Your output must hold every entry exactly as written and none of the pictures.

=== Data listing ===

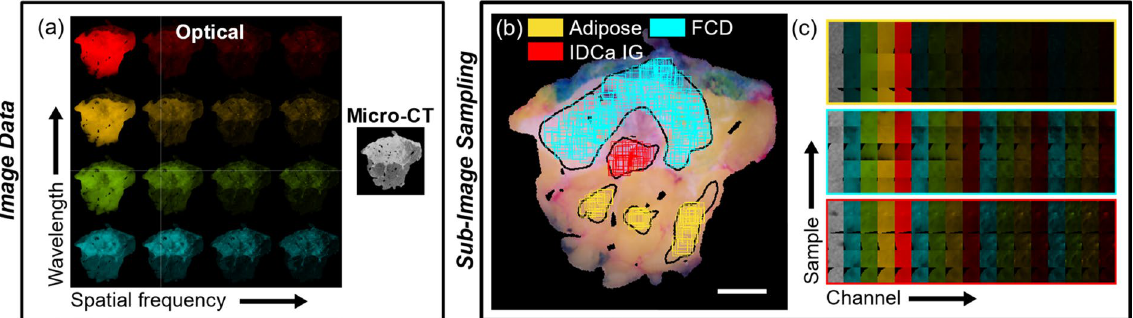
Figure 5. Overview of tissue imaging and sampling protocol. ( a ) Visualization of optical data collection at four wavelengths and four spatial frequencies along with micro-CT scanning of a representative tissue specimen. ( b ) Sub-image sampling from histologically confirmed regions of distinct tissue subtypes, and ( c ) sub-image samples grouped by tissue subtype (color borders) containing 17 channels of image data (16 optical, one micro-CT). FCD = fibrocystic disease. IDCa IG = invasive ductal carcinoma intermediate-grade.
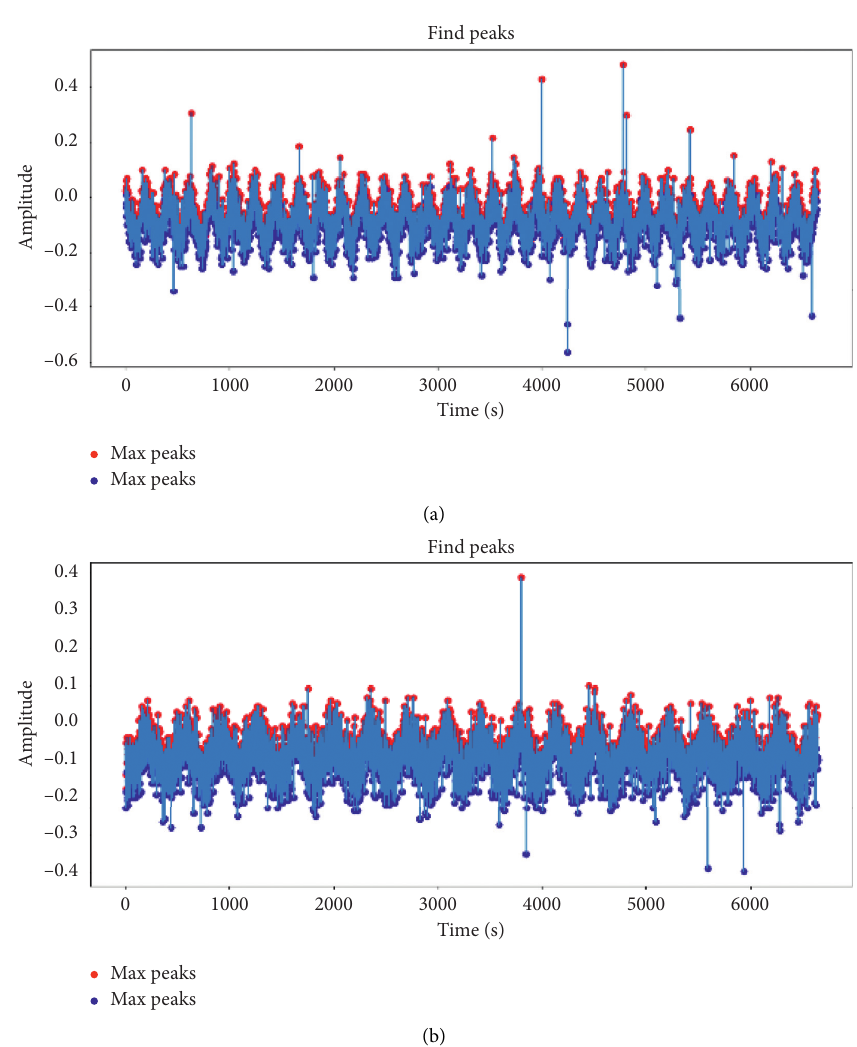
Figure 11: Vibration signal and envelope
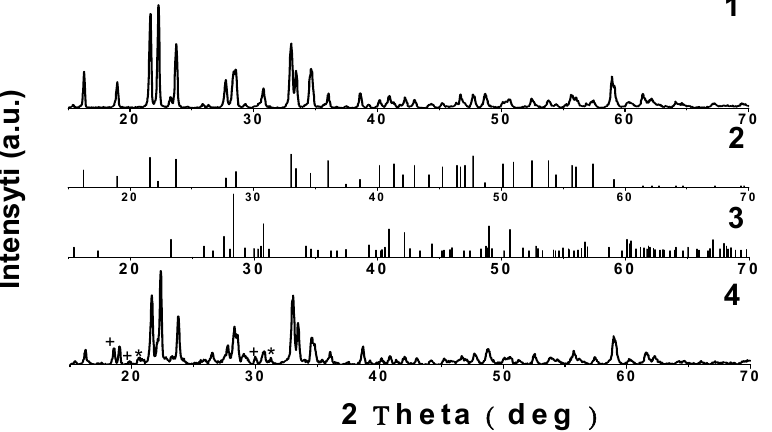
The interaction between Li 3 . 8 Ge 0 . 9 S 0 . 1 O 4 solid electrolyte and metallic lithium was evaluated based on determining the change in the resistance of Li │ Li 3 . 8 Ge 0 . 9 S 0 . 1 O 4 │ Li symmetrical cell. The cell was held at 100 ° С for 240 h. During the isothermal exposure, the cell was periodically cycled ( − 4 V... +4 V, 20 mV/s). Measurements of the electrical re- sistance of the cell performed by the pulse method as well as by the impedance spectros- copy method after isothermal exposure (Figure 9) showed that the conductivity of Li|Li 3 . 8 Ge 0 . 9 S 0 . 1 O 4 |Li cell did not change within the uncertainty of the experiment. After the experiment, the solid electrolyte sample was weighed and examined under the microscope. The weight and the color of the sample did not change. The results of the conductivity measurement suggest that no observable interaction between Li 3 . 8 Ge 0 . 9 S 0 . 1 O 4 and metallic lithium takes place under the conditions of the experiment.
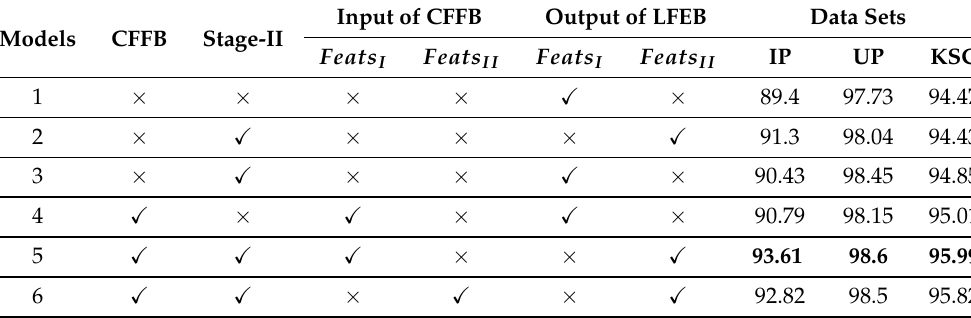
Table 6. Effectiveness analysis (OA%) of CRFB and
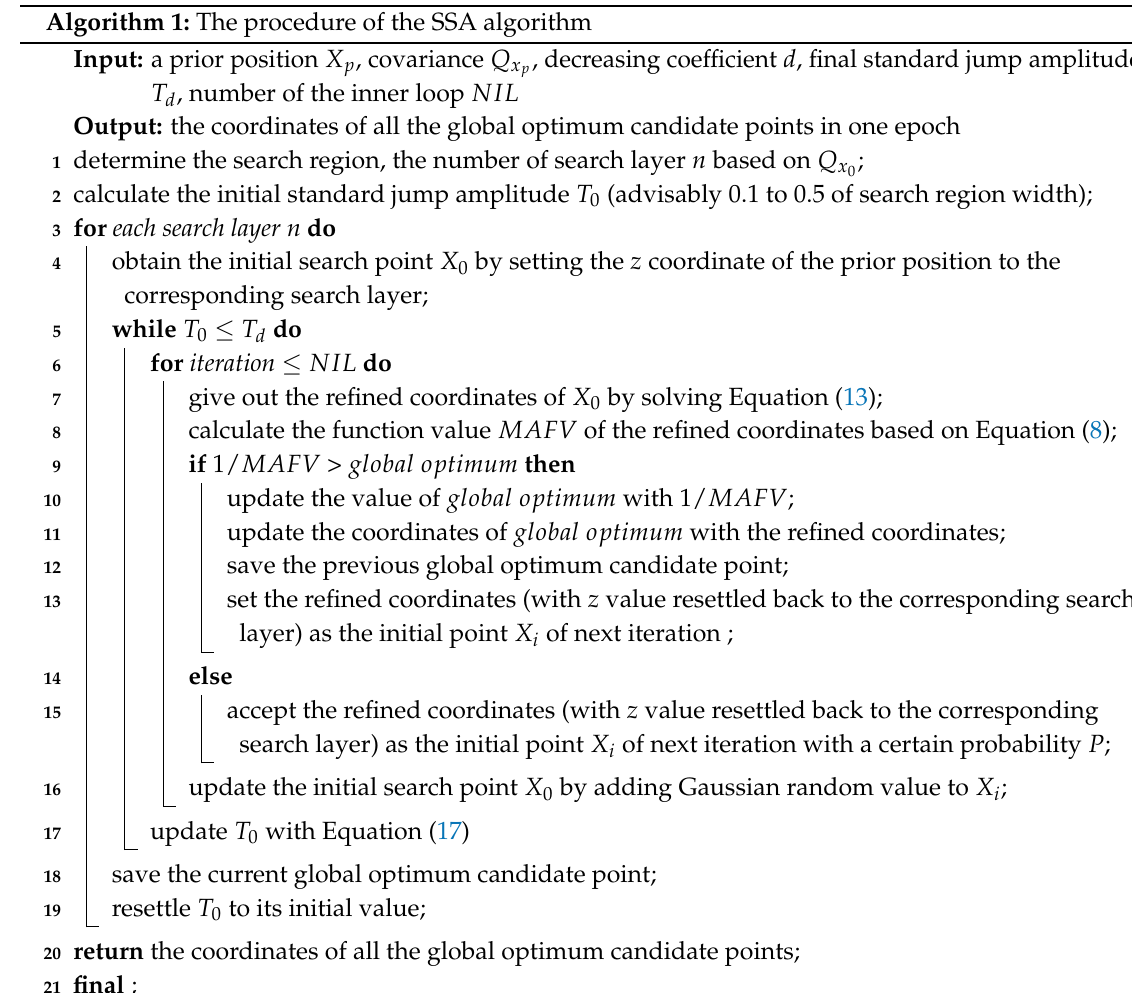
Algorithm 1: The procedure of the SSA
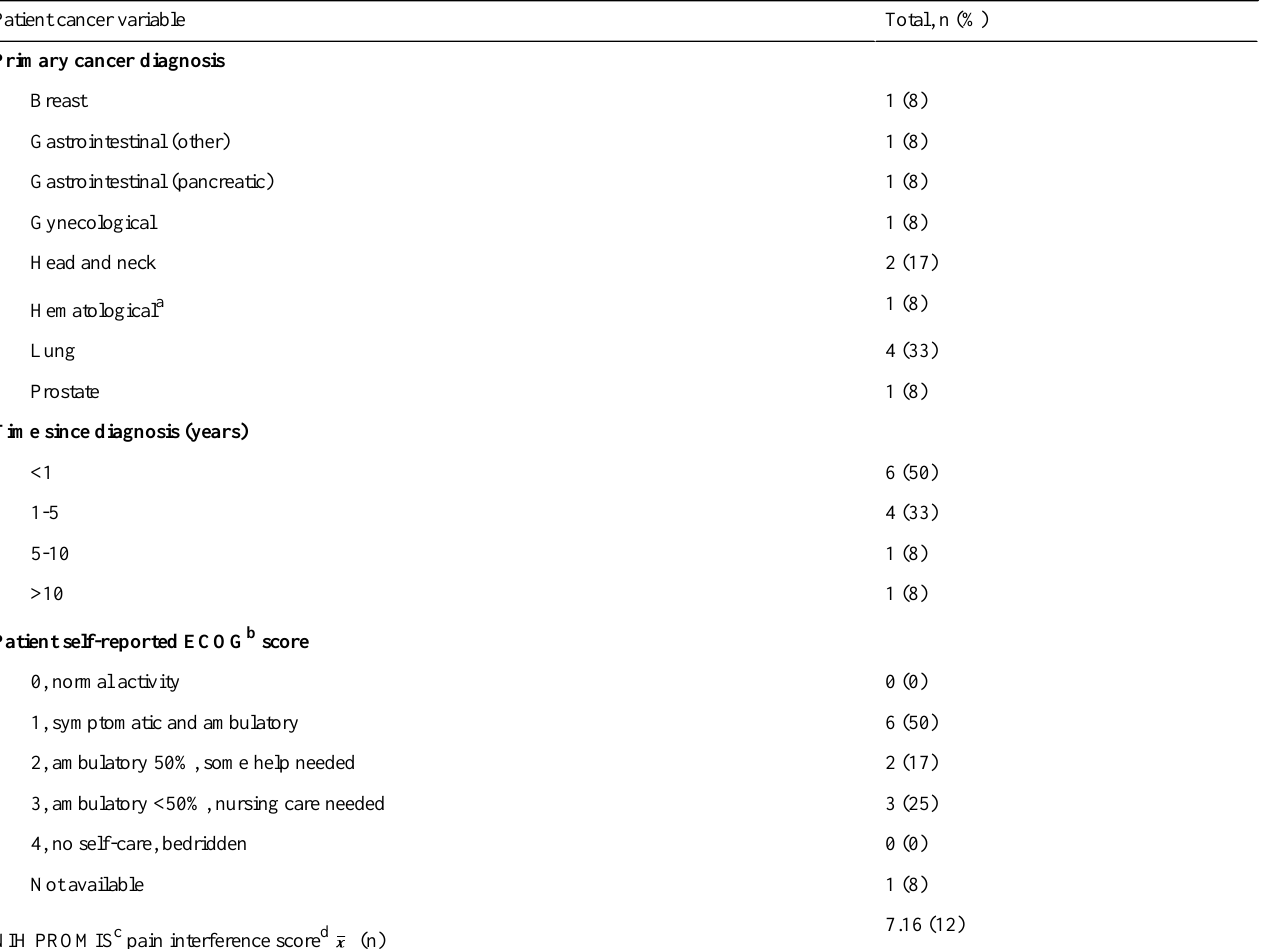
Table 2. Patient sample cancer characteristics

===

■ Expected answer:
Figure 5. Overview of tissue imaging and sampling protocol. ( a ) Visualization of optical data collection at four wavelengths and four spatial frequencies along with micro-CT scanning of a representative tissue specimen. ( b ) Sub-image sampling from histologically confirmed regions of distinct tissue subtypes, and ( c ) sub-image samples grouped by tissue subtype (color borders) containing 17 channels of image data (16 optical, one micro-CT). FCD = fibrocystic disease. IDCa IG = invasive ductal carcinoma intermediate-grade.
Figure 11: Vibration signal and envelope
The interaction between Li 3 . 8 Ge 0 . 9 S 0 . 1 O 4 solid electrolyte and metallic lithium was evaluated based on determining the change in the resistance of Li │ Li 3 . 8 Ge 0 . 9 S 0 . 1 O 4 │ Li symmetrical cell. The cell was held at 100 ° С for 240 h. During the isothermal exposure, the cell was periodically cycled ( − 4 V... +4 V, 20 mV/s). Measurements of the electrical re- sistance of the cell performed by the pulse method as well as by the impedance spectros- copy method after isothermal exposure (Figure 9) showed that the conductivity of Li|Li 3 . 8 Ge 0 . 9 S 0 . 1 O 4 |Li cell did not change within the uncertainty of the experiment. After the experiment, the solid electrolyte sample was weighed and examined under the microscope. The weight and the color of the sample did not change. The results of the conductivity measurement suggest that no observable interaction between Li 3 . 8 Ge 0 . 9 S 0 . 1 O 4 and metallic lithium takes place under the conditions of the experiment.
Table 6. Effectiveness analysis (OA%) of CRFB and
Algorithm 1: The procedure of the SSA
Table 2. Patient sample cancer characteristics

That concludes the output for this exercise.